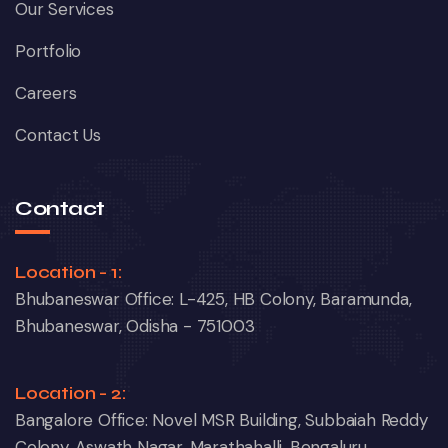
Our Services
Portfolio
Careers
Contact Us
Contact
Location - 1:
Bhubaneswar Office: L-425, HB Colony, Baramunda,
Bhubaneswar, Odisha - 751003
Location - 2:
Bangalore Office: Novel MSR Building, Subbaiah Reddy
Colony, Aswath Nagar, Marathahalli, Bengaluru,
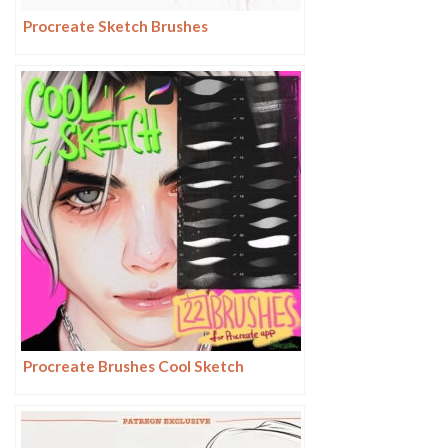
Procreate Sketch Brushes
Procreate Brushes Cool Sketch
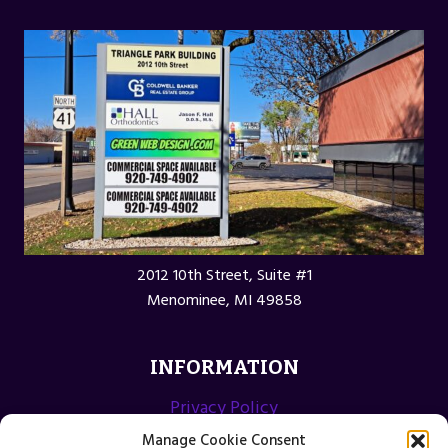
2012 10th Street, Suite #1
Menominee, MI 49858
INFORMATION
Privacy Policy
Opt-out preferences
Manage Cookie Consent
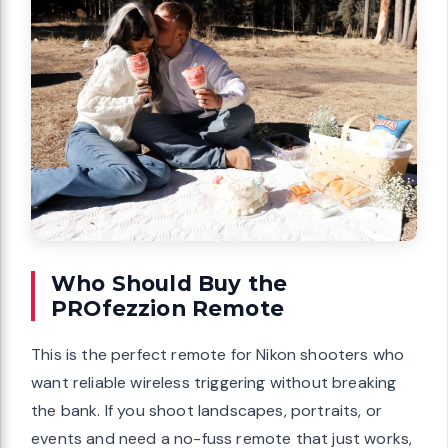
Who Should Buy the
PROfezzion Remote
This is the perfect remote for Nikon shooters who
want reliable wireless triggering without breaking
the bank. If you shoot landscapes, portraits, or
events and need a no-fuss remote that just works,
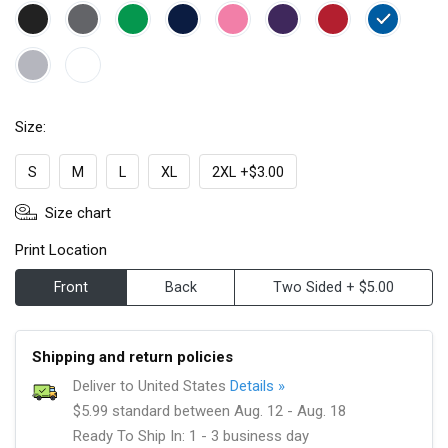
Size:
S
M
L
XL
2XL +$3.00
Size chart
Print Location
Front
Back
Two Sided + $5.00
Shipping and return policies
Deliver to United States
Details »
$5.99 standard between Aug. 12 - Aug. 18
Ready To Ship In: 1 - 3 business day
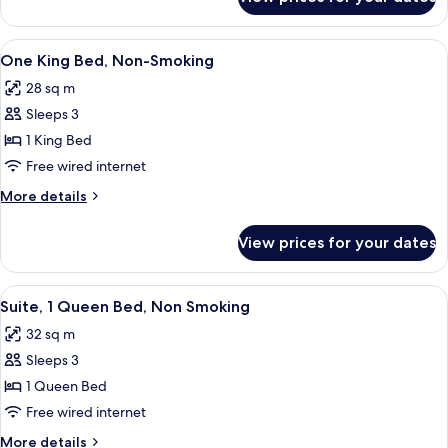
2
WITH
QUEENS
SOFABED
STUDIO
View
A hotel room with a large bed, bedside
5
NONSMOKING
SUITE
One King Bed, Non-Smoking
all
WITH
28 sq m
SOFABED
photos
NONSMOKING
Sleeps 3
for
One
1 King Bed
King
Free wired internet
Bed,
More
More details
Non-
details
Smoking
for
View prices for your dates
One
King
Bed,
View
A hotel room with a wooden desk, a gre
2
Non-
Suite, 1 Queen Bed, Non Smoking
all
Smoking
32 sq m
photos
Sleeps 3
for
Suite,
1 Queen Bed
1
Free wired internet
Queen
More
More details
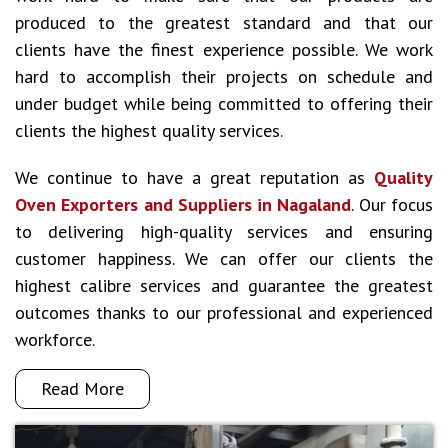
produced to the greatest standard and that our
clients have the finest experience possible. We work
hard to accomplish their projects on schedule and
under budget while being committed to offering their
clients the highest quality services.
We continue to have a great reputation as
Quality
Oven Exporters and Suppliers in Nagaland
. Our focus
to delivering high-quality services and ensuring
customer happiness. We can offer our clients the
highest calibre services and guarantee the greatest
outcomes thanks to our professional and experienced
workforce.
Read More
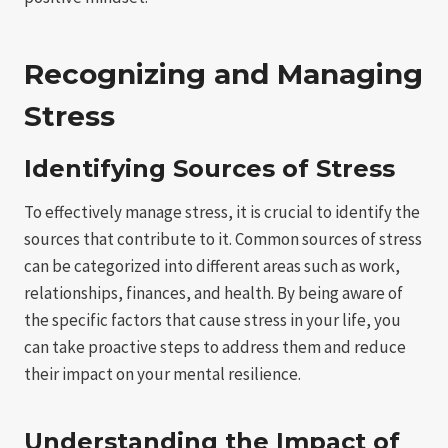
Recognizing and Managing
Stress
Identifying Sources of Stress
To effectively manage stress, it is crucial to identify the
sources that contribute to it. Common sources of stress
can be categorized into different areas such as work,
relationships, finances, and health. By being aware of
the specific factors that cause stress in your life, you
can take proactive steps to address them and reduce
their impact on your mental resilience.
Understanding the Impact of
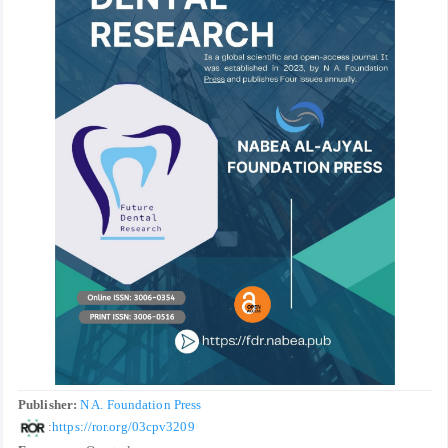
Publisher:
N A. Foundation Press
:
https://ror.org/03cpv3209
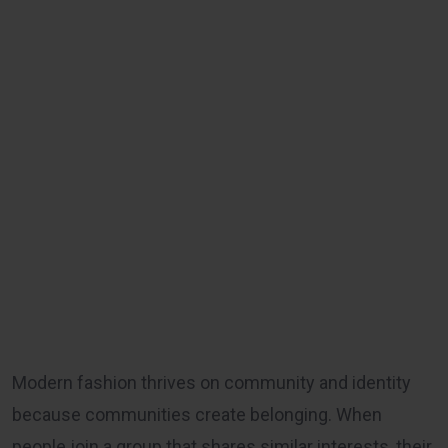
Modern fashion thrives on community and identity
because communities create belonging. When
people join a group that shares similar interests, their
☆ ☆ ☆ ☆ ☆ ☆ ☆
» What to do
Reproduce the text of every entry above line for line, keeping each word and character unchanged. Leave out the picture markers.

» Answer below
Our Services
Portfolio
Careers
Contact Us
Contact
Location - 1:
Bhubaneswar Office: L-425, HB Colony, Baramunda,
Bhubaneswar, Odisha - 751003
Location - 2:
Bangalore Office: Novel MSR Building, Subbaiah Reddy
Colony, Aswath Nagar, Marathahalli, Bengaluru,
Procreate Sketch Brushes
Procreate Brushes Cool Sketch
2012 10th Street, Suite #1
Menominee, MI 49858
INFORMATION
Privacy Policy
Opt-out preferences
Manage Cookie Consent
Who Should Buy the
PROfezzion Remote
This is the perfect remote for Nikon shooters who
want reliable wireless triggering without breaking
the bank. If you shoot landscapes, portraits, or
events and need a no-fuss remote that just works,
Size:
S
M
L
XL
2XL +$3.00
Size chart
Print Location
Front
Back
Two Sided + $5.00
Shipping and return policies
Deliver to United States
Details »
$5.99 standard between Aug. 12 - Aug. 18
Ready To Ship In: 1 - 3 business day
2
WITH
QUEENS
SOFABED
STUDIO
View
A hotel room with a large bed, bedside
5
NONSMOKING
SUITE
One King Bed, Non-Smoking
all
WITH
28 sq m
SOFABED
photos
NONSMOKING
Sleeps 3
for
One
1 King Bed
King
Free wired internet
Bed,
More
More details
Non-
details
Smoking
for
View prices for your dates
One
King
Bed,
View
A hotel room with a wooden desk, a gre
2
Non-
Suite, 1 Queen Bed, Non Smoking
all
Smoking
32 sq m
photos
Sleeps 3
for
Suite,
1 Queen Bed
1
Free wired internet
Queen
More
More details
produced to the greatest standard and that our
clients have the finest experience possible. We work
hard to accomplish their projects on schedule and
under budget while being committed to offering their
clients the highest quality services.
We continue to have a great reputation as
Quality
Oven Exporters and Suppliers in Nagaland
. Our focus
to delivering high-quality services and ensuring
customer happiness. We can offer our clients the
highest calibre services and guarantee the greatest
outcomes thanks to our professional and experienced
workforce.
Read More
Recognizing and Managing
Stress
Identifying Sources of Stress
To effectively manage stress, it is crucial to identify the
sources that contribute to it. Common sources of stress
can be categorized into different areas such as work,
relationships, finances, and health. By being aware of
the specific factors that cause stress in your life, you
can take proactive steps to address them and reduce
their impact on your mental resilience.
Understanding the Impact of
Publisher:
N A. Foundation Press
:
https://ror.org/03cpv3209
Modern fashion thrives on community and identity
because communities create belonging. When
people join a group that shares similar interests, their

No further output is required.